Al-Jazeera is difficult to get in the US (most cable networks don't
show it, and when they first launched their English web site, Akamai
pulled out of their hosting contract at the last minute under
political pressure) and CNN and Fox News are illegal in large parts of
the Middle East.  Some places, they aren't even available.  This is
the primary obstacle we face in cultivating cross-cultural empathy:
the communications facilities capable of showing these images are
under the control of small elites, and those elites are using that
power to limit what can be seen.

It may be that, even if Al-Jazeera were available on every cable
network in the US, it still wouldn't be enough.  Maybe not enough
Americans would watch it, or maybe the English version would be so
different from the Arabic version that they wouldn't really
understand, or maybe mass media alone isn't enough.
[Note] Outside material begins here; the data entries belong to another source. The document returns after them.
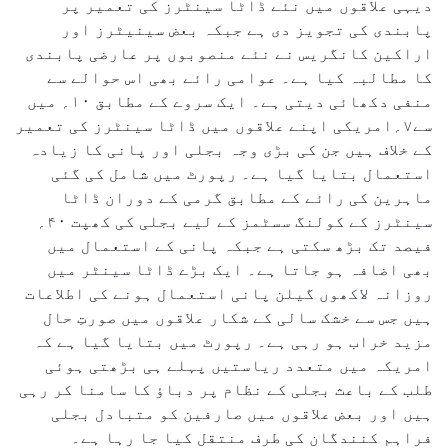
دیہی علاقوں میں نئے ڈاٹا سینٹرز کی تعمیر پر
پابندی کی تجویز دی ہے جبکہ بعض سینیٹرز اور
اراکین کانگریس نے نئے منصوبوں پر عارضی پابندی
کا مطالبہ کیا ہے۔ عوامی رائے بھی اس حوالے سے
منفی دکھائی دیتی ہے۔ ایک سروے کے مطابق ۱۰؍ میں
سے۷؍امریکی اپنے علاقوں میں ڈاٹا سینٹرز کی تعمیر
کے خلاف ہیں جن کی بڑی وجہ بجلی اور پانی کا زیادہ
استعمال بتایا گیا ہے۔ رپورٹ میں شامل کی گئی
ماہرین کی رائے کے مطابق گرمی کے دوران ڈاٹا
سینٹرز کے کولنگ سسٹمز کے لیے بجلی کی کھپت ۴۰؍
فیصد تک بڑھ سکتی ہے جبکہ پانی کے استعمال میں
بھی اضافہ ہو جاتا ہے۔ ایک بڑے ڈاٹا سینٹر میں
روزانہ لاکھوں گیلن پانی استعمال ہونے کی اطلاعات
ہیں جس سے خشک سالی کے شکار علاقوں میں صورتِ حال
مزید خراب ہو رہی ہے۔ رپورٹ میں بتایا گیا ہے کہ
امریکہ میں متعدد ریاستیں پہلے ہی بڑھتی ہوئی
طلب کے باعث بجلی کے نظام پر دباؤ کا سامنا کر رہی
ہیں اور بعض علاقوں میں صارفین کو متبادل بجلی
فراہم کنندگان کی طرف منتقل کیا جا رہا ہے۔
But we have other media available today.  YouTube is a first step,
although it readily responds to spurious claims of copyright
infringement by peremptorily censoring whatever material is claimed to
be infringing, a dismayingly common practice; and for reasons of
network efficiency, the video quality is very poor.  Online
communities allow us to form relationships with people elsewhere who
share interests with us, and to travel without breaking our ties with
those we have left behind.  BitTorrent allows us to reliably share our
own films at full resolution with tens of thousands of people, with
the cost of distribution being equitably spread among the people who
participate, rather than falling largely on a single entity as with
YouTube.

These peer-to-peer, decentralized media allow us to share experiences
with people in other parts of the world as never before.  I don't know
if this will bring an end to wars in the world, but it will certainly
diminish them.

There are those who would limit the reach, the effectiveness, and the
reliability of these new media.  Comcast, a large US ISP, has recently
been caught forging packets in an effort to disrupt BitTorrent
traffic, perhaps because the easy sharing of video footage competes
with the cable TV service they also sell.  The governments of Saudi
Arabia, China, Iran, England, and Australia, among others, maintain
lists of web sites that domestic ISPs are obligated to block access
to, often because they provide windows into experiences those
governments do not want their people to empathize with.

These restrictions on the freedom to communicate impede cross-cultural
empathy, and thus make war much more likely.  So every man, woman, or
child who dies in a future war will have died in large part because of
restrictions like these on the freedom to communicate.